In the end, the Brits lost, and the British fishing industry is now but a shadow of what it once was. Now all countries, including the United States and Britain, have extended territorial limits. One interesting result is the possibility that Iceland could become an oil-producing country. There is an possible oil field within the territorial limits called the Dragon Zone which Iceland and Norway are thinking of sharing, much to the dismay of the Chinese and Russians, who would like to exploit the resources for themselves.

Street Grunting

One would not think that Iceland would be a good place for what A People’s Guide to Mexico called “street grunting.” Tucked away near the old port is an 80-year-old hot dog stand called Bæjarin’s Beztu (roughly translated as “the best in town”).

They Sell Only Two Things: Pylsur and Soda

They Sell Only Two Things: Pylsur and Soda

Icelandic hot dogs are called pylsur.

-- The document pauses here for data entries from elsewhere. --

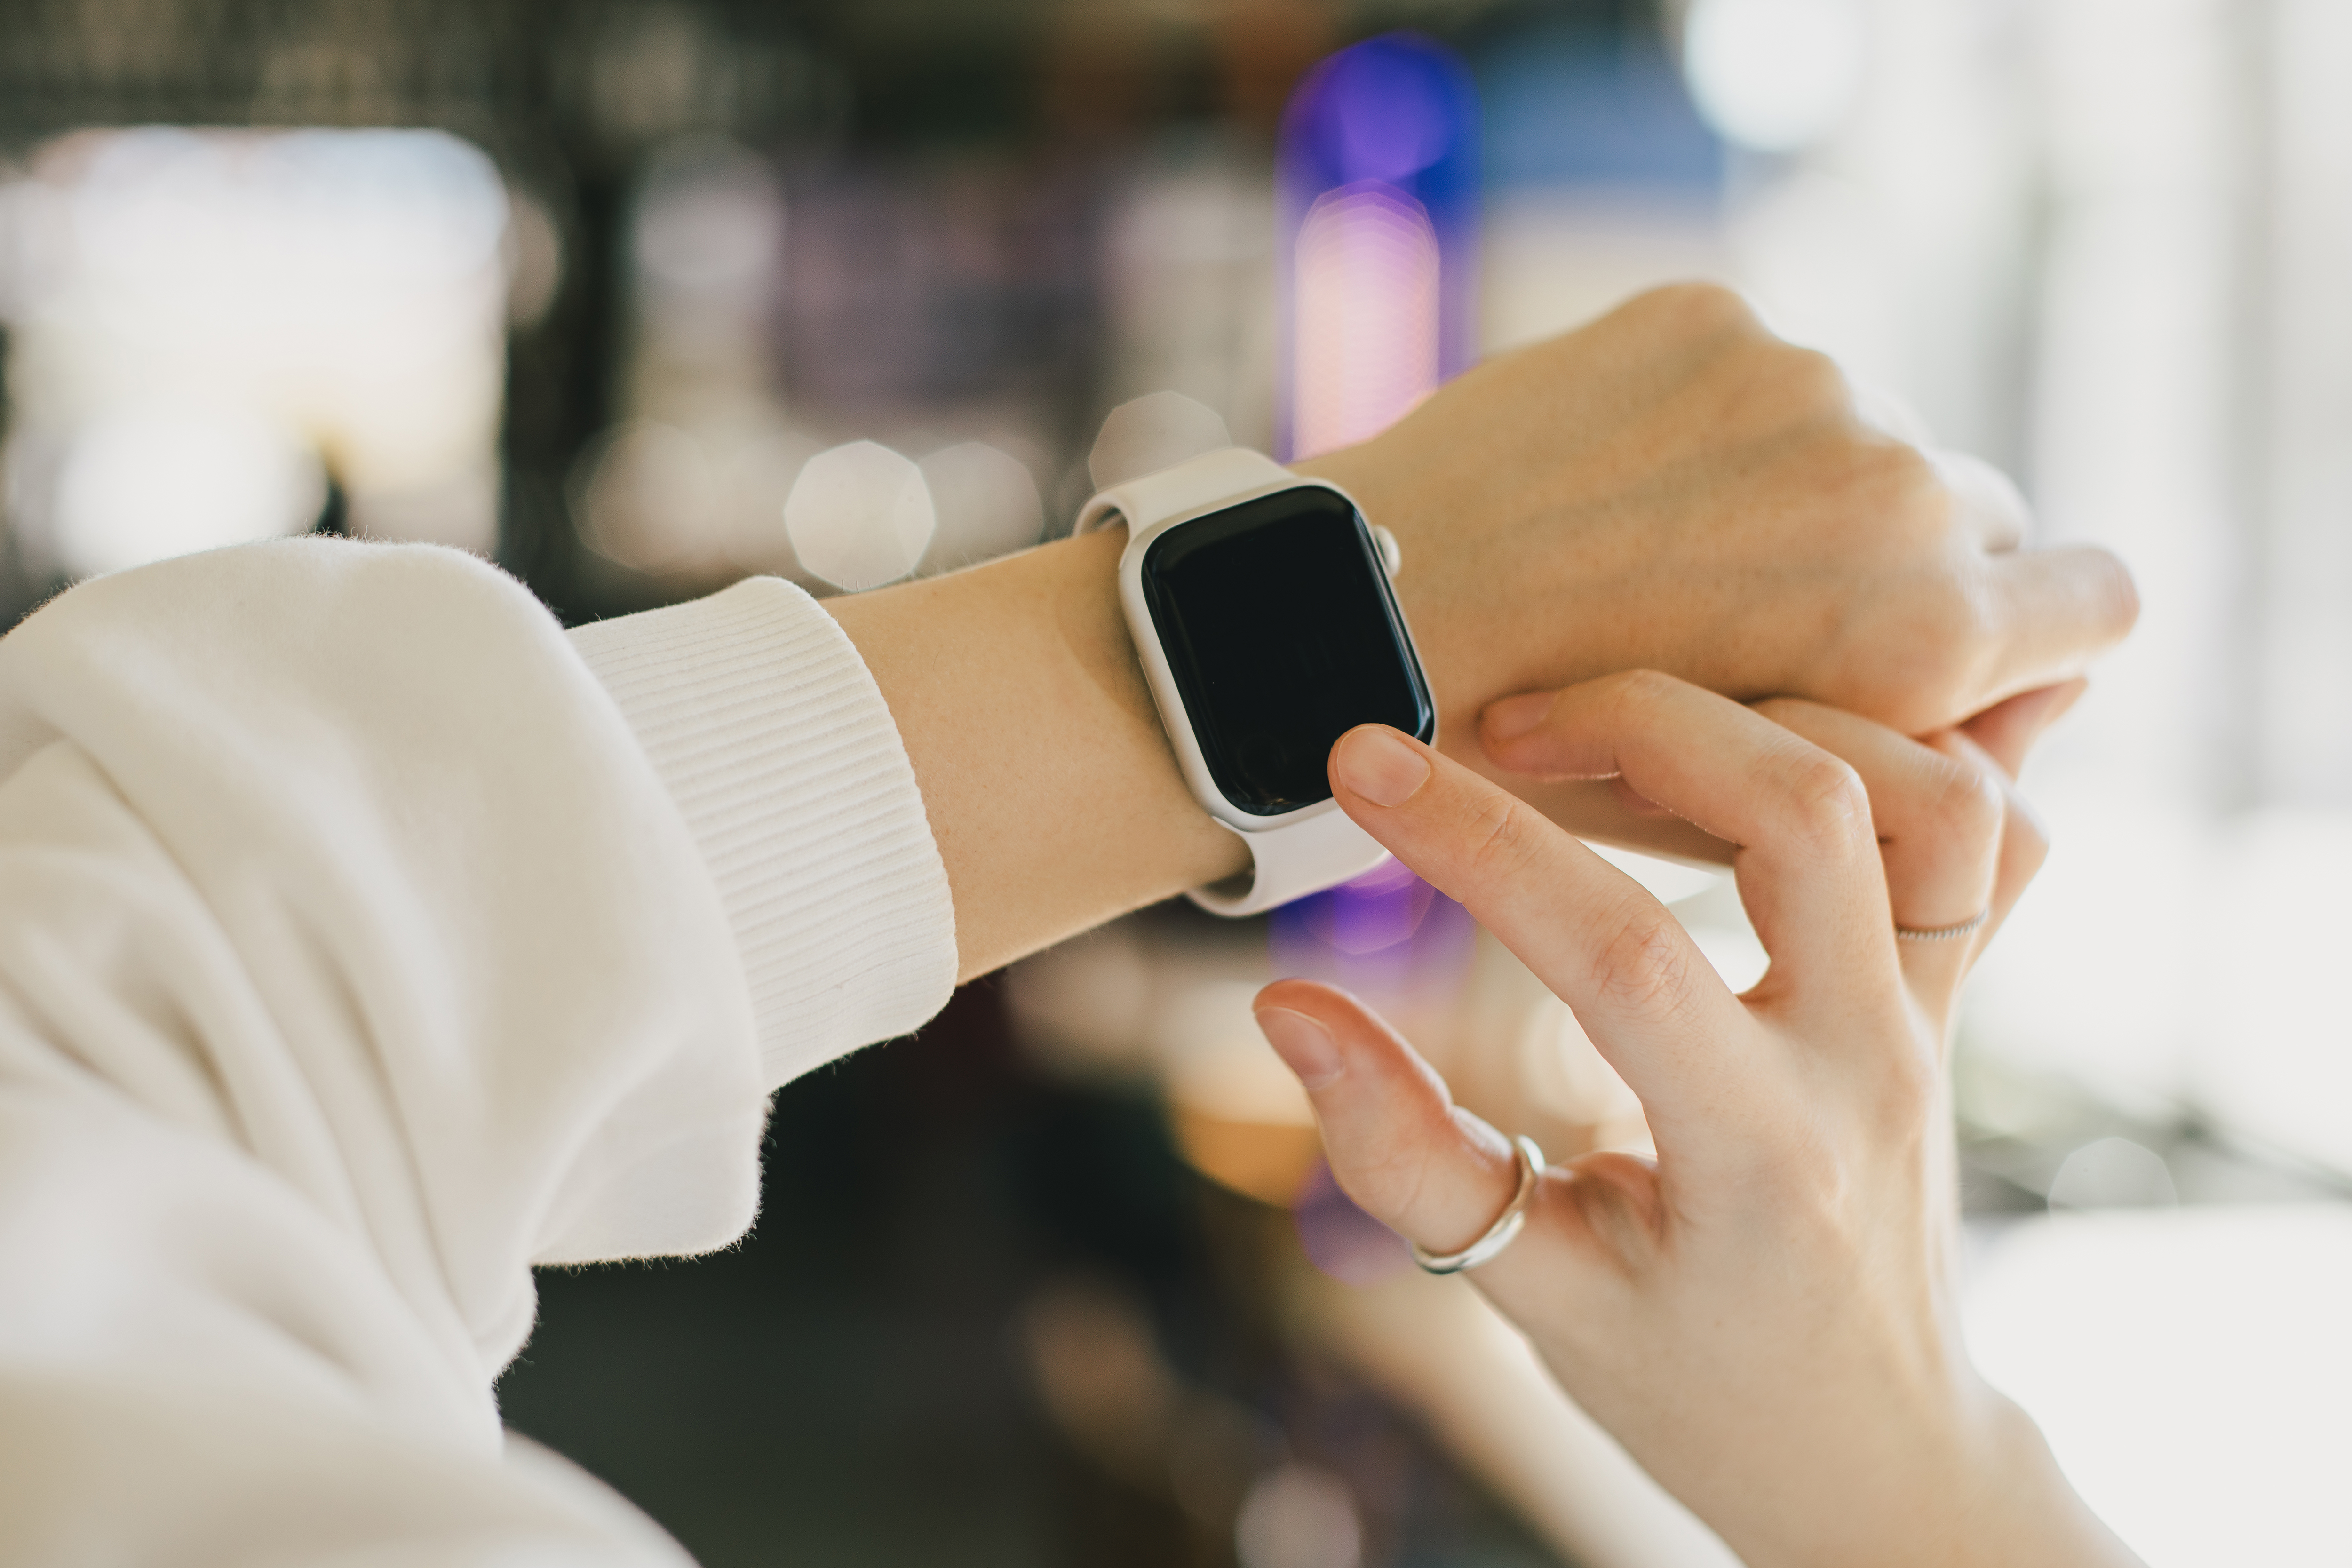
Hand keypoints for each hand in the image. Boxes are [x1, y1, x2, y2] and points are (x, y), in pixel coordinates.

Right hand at [1251, 673, 2140, 1567]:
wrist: (1877, 1454)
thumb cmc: (1699, 1390)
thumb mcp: (1535, 1295)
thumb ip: (1408, 1158)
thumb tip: (1291, 1011)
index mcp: (1760, 1156)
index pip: (1620, 951)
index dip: (1477, 843)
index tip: (1366, 765)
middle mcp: (1870, 1063)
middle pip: (1806, 809)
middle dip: (1637, 719)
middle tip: (1503, 726)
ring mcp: (1934, 1022)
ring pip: (1931, 792)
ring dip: (1778, 717)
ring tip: (1630, 730)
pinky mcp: (1954, 996)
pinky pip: (1993, 831)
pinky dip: (1914, 747)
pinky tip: (1795, 724)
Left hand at [1298, 282, 2136, 749]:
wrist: (1369, 631)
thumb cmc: (1549, 763)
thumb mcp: (1749, 814)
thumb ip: (1912, 754)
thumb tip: (2032, 689)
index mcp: (1930, 637)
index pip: (2099, 600)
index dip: (2040, 626)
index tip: (1955, 648)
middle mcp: (1901, 494)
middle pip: (1979, 511)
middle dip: (1906, 561)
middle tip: (1777, 612)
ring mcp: (1808, 388)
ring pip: (1866, 432)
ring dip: (1806, 485)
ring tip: (1662, 555)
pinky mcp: (1710, 321)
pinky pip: (1764, 369)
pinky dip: (1712, 422)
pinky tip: (1609, 487)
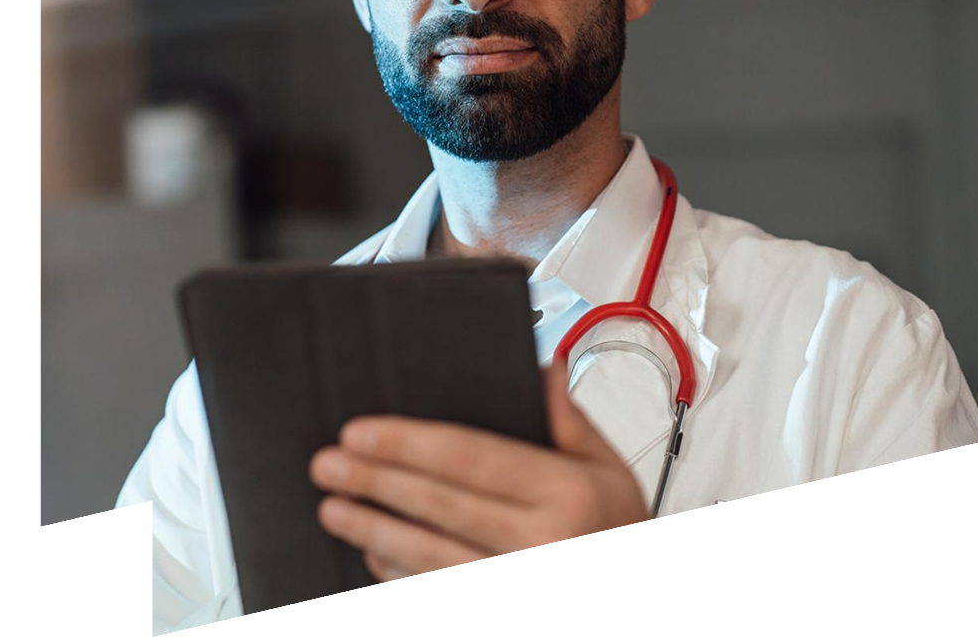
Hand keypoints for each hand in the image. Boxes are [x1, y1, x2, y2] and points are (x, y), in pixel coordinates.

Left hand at [308, 359, 651, 581]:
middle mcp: (540, 542)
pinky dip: (399, 576)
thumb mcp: (609, 467)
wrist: (648, 594)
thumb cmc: (623, 532)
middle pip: (439, 505)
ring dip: (374, 531)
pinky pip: (439, 595)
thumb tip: (542, 367)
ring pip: (429, 556)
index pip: (471, 458)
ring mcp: (518, 584)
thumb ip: (569, 418)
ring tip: (333, 508)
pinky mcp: (499, 610)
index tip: (363, 431)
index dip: (409, 443)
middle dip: (376, 481)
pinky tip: (372, 555)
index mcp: (566, 493)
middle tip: (329, 464)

They are made with a combination of meats, including lamb, and are served in hot dog buns with ketchup, sweet mustard, fried onions, and remoulade, which includes mayonnaise and relish.

Generations of Reykjavík residents have made their way to Bjarin’s Beztu for a quick and relative cheap snack.

If you are in the boonies, not to worry: You can get decent pylsur at gast station roadhouses throughout the island. Also available are pizza, burgers, and fish and franskum (chips).

Skyr

Finally, there is one Icelandic dairy product that is widely available to which I became addicted, and that is skyr. While similar to yogurt, it is much creamier and richer in texture. Made with pasteurized skim milk, it can be found virtually everywhere, either plain or in various fruit flavors.

Plain Skyr. Yum!

Plain Skyr. Yum!

The above picture was taken by me on my first day in Iceland. I went into a downtown market and purchased the above tub of the ambrosial treat. You can find out more by going to the manufacturer’s website.

I don’t think I lost any weight during my recent trip, but I did have a lot of tasty and, for the most part, healthy food.